■ DATA EXTRACT ■
____
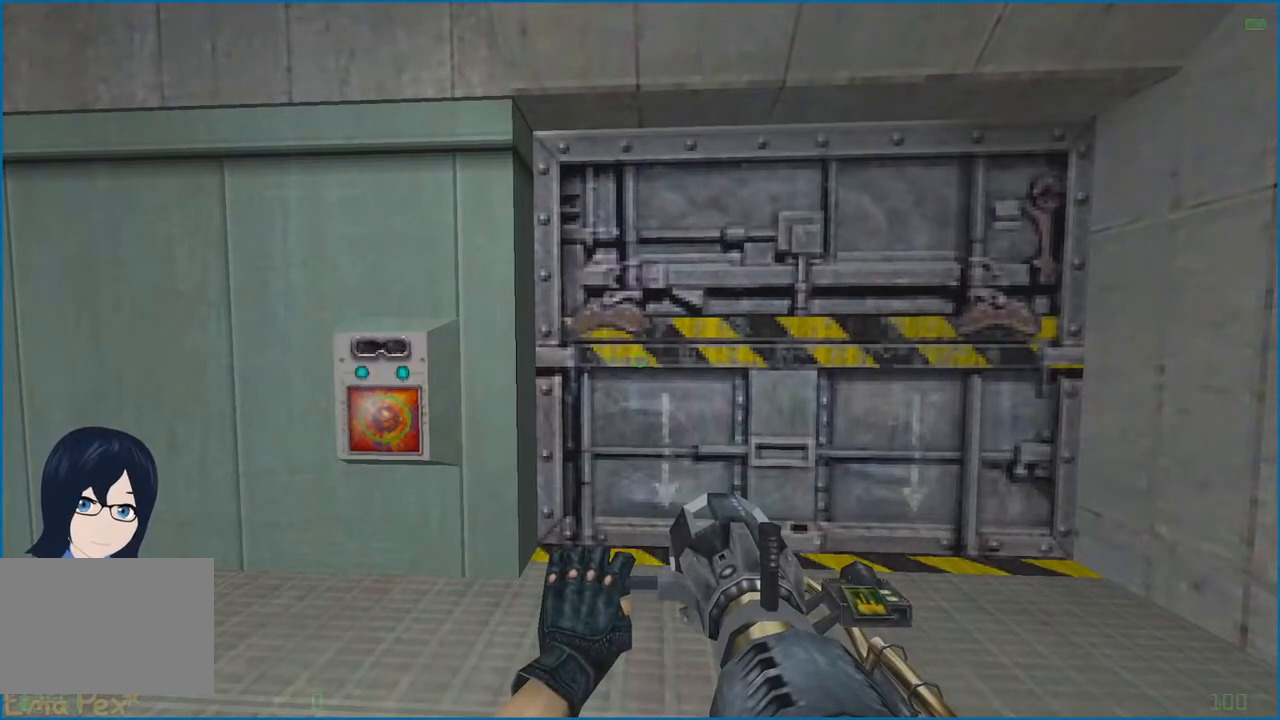
{"keys": [], "mouse": [], "events": []}
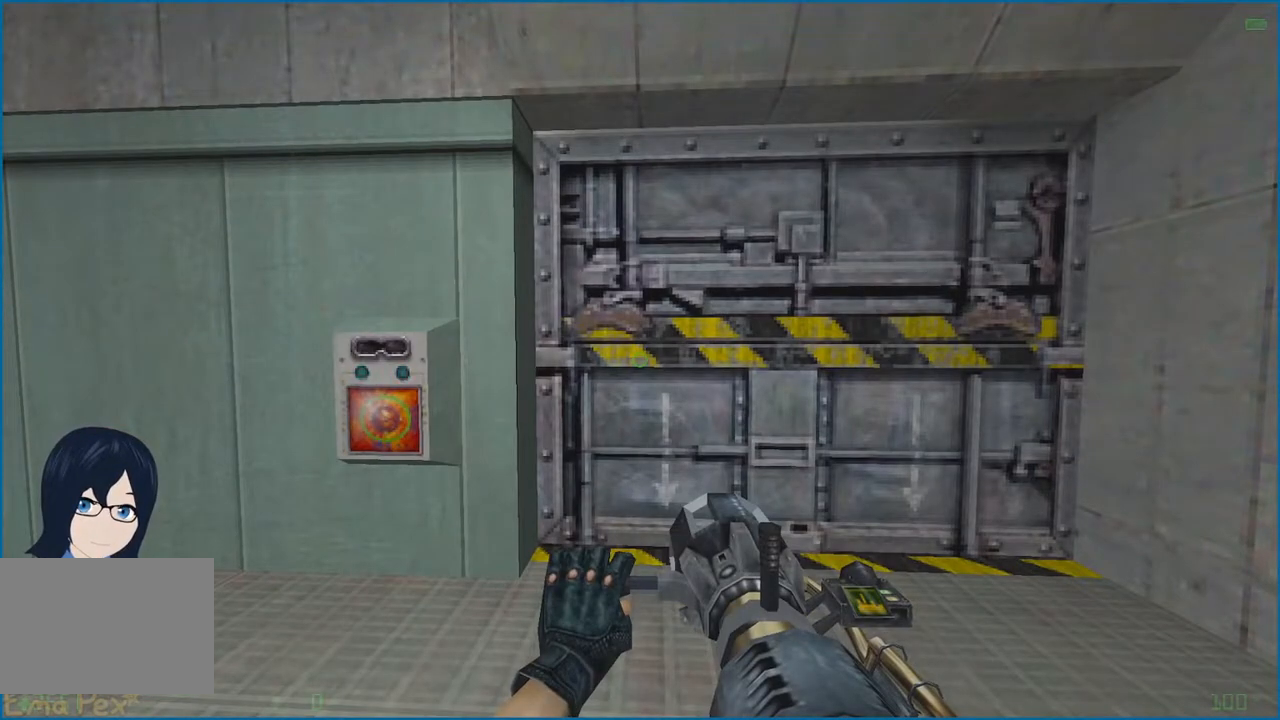
{"keys": [], "mouse": [], "events": []}
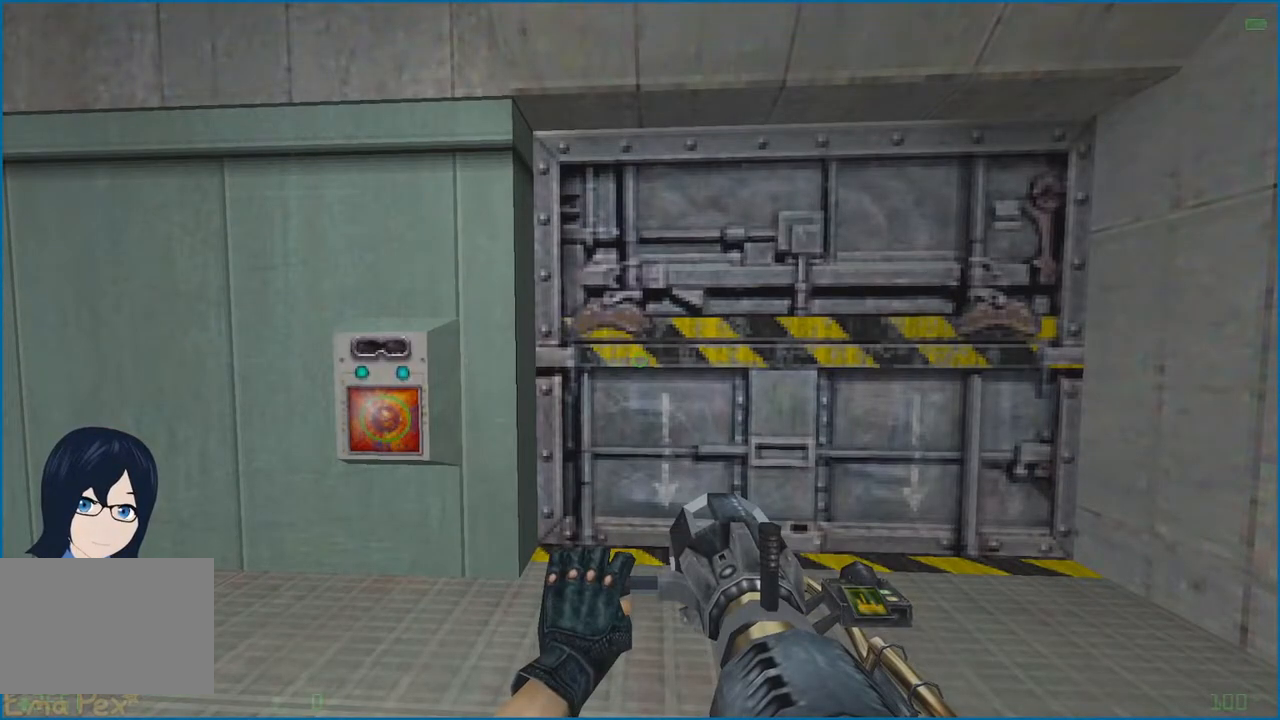
{"keys": [], "mouse": [], "events": []}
____
A verbatim copy of the data, with all pictures omitted, is the required output.

■ TASK OUTPUT ■
{"keys": [], "mouse": [], "events": []}
{"keys": [], "mouse": [], "events": []}
{"keys": [], "mouse": [], "events": []}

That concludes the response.